Exercise description: Although the data below contains pictures, please reproduce only its words, exactly.

(Saved data entries)

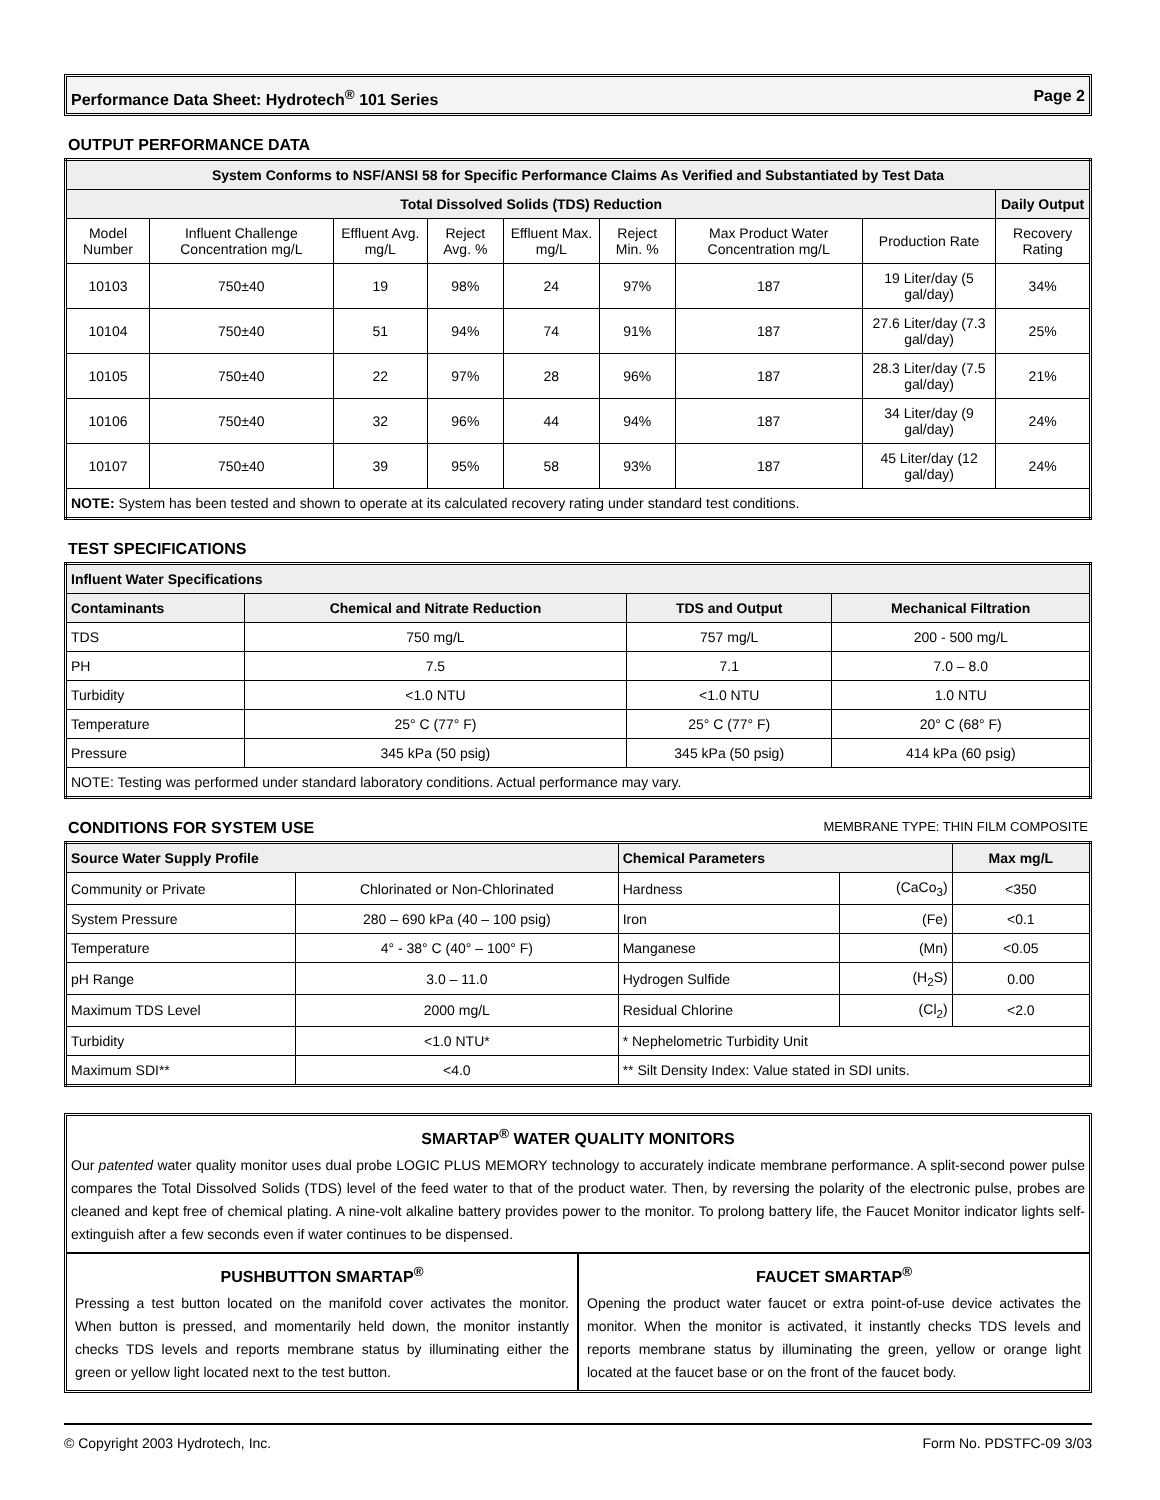Performance Data Sheet: Hydrotech<sup>®</sup> 101 Series Page 2
OUTPUT PERFORMANCE DATA
| System Conforms to NSF/ANSI 58 for Specific Performance Claims As Verified and Substantiated by Test Data | | | | | | | | |
| --- | --- | --- | --- | --- | --- | --- | --- | --- |
| Total Dissolved Solids (TDS) Reduction | | | | | | | | Daily Output |
| Model Number | Influent Challenge Concentration mg/L | Effluent Avg. mg/L | Reject Avg. % | Effluent Max. mg/L | Reject Min. % | Max Product Water Concentration mg/L | Production Rate | Recovery Rating |
| 10103 | 750±40 | 19 | 98% | 24 | 97% | 187 | 19 Liter/day (5 gal/day) | 34% |
| 10104 | 750±40 | 51 | 94% | 74 | 91% | 187 | 27.6 Liter/day (7.3 gal/day) | 25% |
| 10105 | 750±40 | 22 | 97% | 28 | 96% | 187 | 28.3 Liter/day (7.5 gal/day) | 21% |
| 10106 | 750±40 | 32 | 96% | 44 | 94% | 187 | 34 Liter/day (9 gal/day) | 24% |
| 10107 | 750±40 | 39 | 95% | 58 | 93% | 187 | 45 Liter/day (12 gal/day) | 24% |
| NOTE: System has been tested and shown to operate at its calculated recovery rating under standard test conditions. | | | | | | | | |
TEST SPECIFICATIONS
| Influent Water Specifications | | | |
| --- | --- | --- | --- |
| Contaminants | Chemical and Nitrate Reduction | TDS and Output | Mechanical Filtration |
| TDS | 750 mg/L | 757 mg/L | 200 - 500 mg/L |
| PH | 7.5 | 7.1 | 7.0 – 8.0 |
| Turbidity | <1.0 NTU | <1.0 NTU | 1.0 NTU |
| Temperature | 25° C (77° F) | 25° C (77° F) | 20° C (68° F) |
| Pressure | 345 kPa (50 psig) | 345 kPa (50 psig) | 414 kPa (60 psig) |
| NOTE: Testing was performed under standard laboratory conditions. Actual performance may vary. | | | |
CONDITIONS FOR SYSTEM USE MEMBRANE TYPE: THIN FILM COMPOSITE
| Source Water Supply Profile | | Chemical Parameters | | Max mg/L |
| --- | --- | --- | --- | --- |
| Community or Private | Chlorinated or Non-Chlorinated | Hardness | (CaCo<sub>3</sub>) | <350 |
| System Pressure | 280 – 690 kPa (40 – 100 psig) | Iron | (Fe) | <0.1 |
| Temperature | 4° - 38° C (40° – 100° F) | Manganese | (Mn) | <0.05 |
| pH Range | 3.0 – 11.0 | Hydrogen Sulfide | (H<sub>2</sub>S) | 0.00 |
| Maximum TDS Level | 2000 mg/L | Residual Chlorine | (Cl<sub>2</sub>) | <2.0 |
| Turbidity | <1.0 NTU* | * Nephelometric Turbidity Unit | | |
| Maximum SDI** | <4.0 | ** Silt Density Index: Value stated in SDI units. | | |
SMARTAP<sup>®</sup> WATER QUALITY MONITORS
Our patented water quality monitor uses dual probe LOGIC PLUS MEMORY technology to accurately indicate membrane performance. A split-second power pulse compares the Total Dissolved Solids (TDS) level of the feed water to that of the product water. Then, by reversing the polarity of the electronic pulse, probes are cleaned and kept free of chemical plating. A nine-volt alkaline battery provides power to the monitor. To prolong battery life, the Faucet Monitor indicator lights self-extinguish after a few seconds even if water continues to be dispensed.
PUSHBUTTON SMARTAP<sup>®</sup>
Pressing a test button located on the manifold cover activates the monitor. When button is pressed, and momentarily held down, the monitor instantly checks TDS levels and reports membrane status by illuminating either the green or yellow light located next to the test button.
FAUCET SMARTAP<sup>®</sup>
Opening the product water faucet or extra point-of-use device activates the monitor. When the monitor is activated, it instantly checks TDS levels and reports membrane status by illuminating the green, yellow or orange light located at the faucet base or on the front of the faucet body.
© Copyright 2003 Hydrotech, Inc. Form No. PDSTFC-09 3/03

Exercise output:
Performance Data Sheet: Hydrotech<sup>®</sup> 101 Series Page 2
OUTPUT PERFORMANCE DATA
| System Conforms to NSF/ANSI 58 for Specific Performance Claims As Verified and Substantiated by Test Data | | | | | | | | |
| --- | --- | --- | --- | --- | --- | --- | --- | --- |
| Total Dissolved Solids (TDS) Reduction | | | | | | | | Daily Output |
| Model Number | Influent Challenge Concentration mg/L | Effluent Avg. mg/L | Reject Avg. % | Effluent Max. mg/L | Reject Min. % | Max Product Water Concentration mg/L | Production Rate | Recovery Rating |
| 10103 | 750±40 | 19 | 98% | 24 | 97% | 187 | 19 Liter/day (5 gal/day) | 34% |
| 10104 | 750±40 | 51 | 94% | 74 | 91% | 187 | 27.6 Liter/day (7.3 gal/day) | 25% |
| 10105 | 750±40 | 22 | 97% | 28 | 96% | 187 | 28.3 Liter/day (7.5 gal/day) | 21% |
| 10106 | 750±40 | 32 | 96% | 44 | 94% | 187 | 34 Liter/day (9 gal/day) | 24% |
| 10107 | 750±40 | 39 | 95% | 58 | 93% | 187 | 45 Liter/day (12 gal/day) | 24% |
| NOTE: System has been tested and shown to operate at its calculated recovery rating under standard test conditions. | | | | | | | | |
TEST SPECIFICATIONS
| Influent Water Specifications | | | |
| --- | --- | --- | --- |
| Contaminants | Chemical and Nitrate Reduction | TDS and Output | Mechanical Filtration |
| TDS | 750 mg/L | 757 mg/L | 200 - 500 mg/L |
| PH | 7.5 | 7.1 | 7.0 – 8.0 |
| Turbidity | <1.0 NTU | <1.0 NTU | 1.0 NTU |
| Temperature | 25° C (77° F) | 25° C (77° F) | 20° C (68° F) |
| Pressure | 345 kPa (50 psig) | 345 kPa (50 psig) | 414 kPa (60 psig) |
| NOTE: Testing was performed under standard laboratory conditions. Actual performance may vary. | | | |
CONDITIONS FOR SYSTEM USE MEMBRANE TYPE: THIN FILM COMPOSITE
| Source Water Supply Profile | | Chemical Parameters | | Max mg/L |
| --- | --- | --- | --- | --- |
| Community or Private | Chlorinated or Non-Chlorinated | Hardness | (CaCo<sub>3</sub>) | <350 |
| System Pressure | 280 – 690 kPa (40 – 100 psig) | Iron | (Fe) | <0.1 |
| Temperature | 4° - 38° C (40° – 100° F) | Manganese | (Mn) | <0.05 |
| pH Range | 3.0 – 11.0 | Hydrogen Sulfide | (H<sub>2</sub>S) | 0.00 |
| Maximum TDS Level | 2000 mg/L | Residual Chlorine | (Cl<sub>2</sub>) | <2.0 |
| Turbidity | <1.0 NTU* | * Nephelometric Turbidity Unit | | |
| Maximum SDI** | <4.0 | ** Silt Density Index: Value stated in SDI units. | | |
SMARTAP<sup>®</sup> WATER QUALITY MONITORS
Our patented water quality monitor uses dual probe LOGIC PLUS MEMORY technology to accurately indicate membrane performance. A split-second power pulse compares the Total Dissolved Solids (TDS) level of the feed water to that of the product water. Then, by reversing the polarity of the electronic pulse, probes are cleaned and kept free of chemical plating. A nine-volt alkaline battery provides power to the monitor. To prolong battery life, the Faucet Monitor indicator lights self-extinguish after a few seconds even if water continues to be dispensed.
PUSHBUTTON SMARTAP<sup>®</sup>
Pressing a test button located on the manifold cover activates the monitor. When button is pressed, and momentarily held down, the monitor instantly checks TDS levels and reports membrane status by illuminating either the green or yellow light located next to the test button.
FAUCET SMARTAP<sup>®</sup>
Opening the product water faucet or extra point-of-use device activates the monitor. When the monitor is activated, it instantly checks TDS levels and reports membrane status by illuminating the green, yellow or orange light located at the faucet base or on the front of the faucet body.
© Copyright 2003 Hydrotech, Inc. Form No. PDSTFC-09 3/03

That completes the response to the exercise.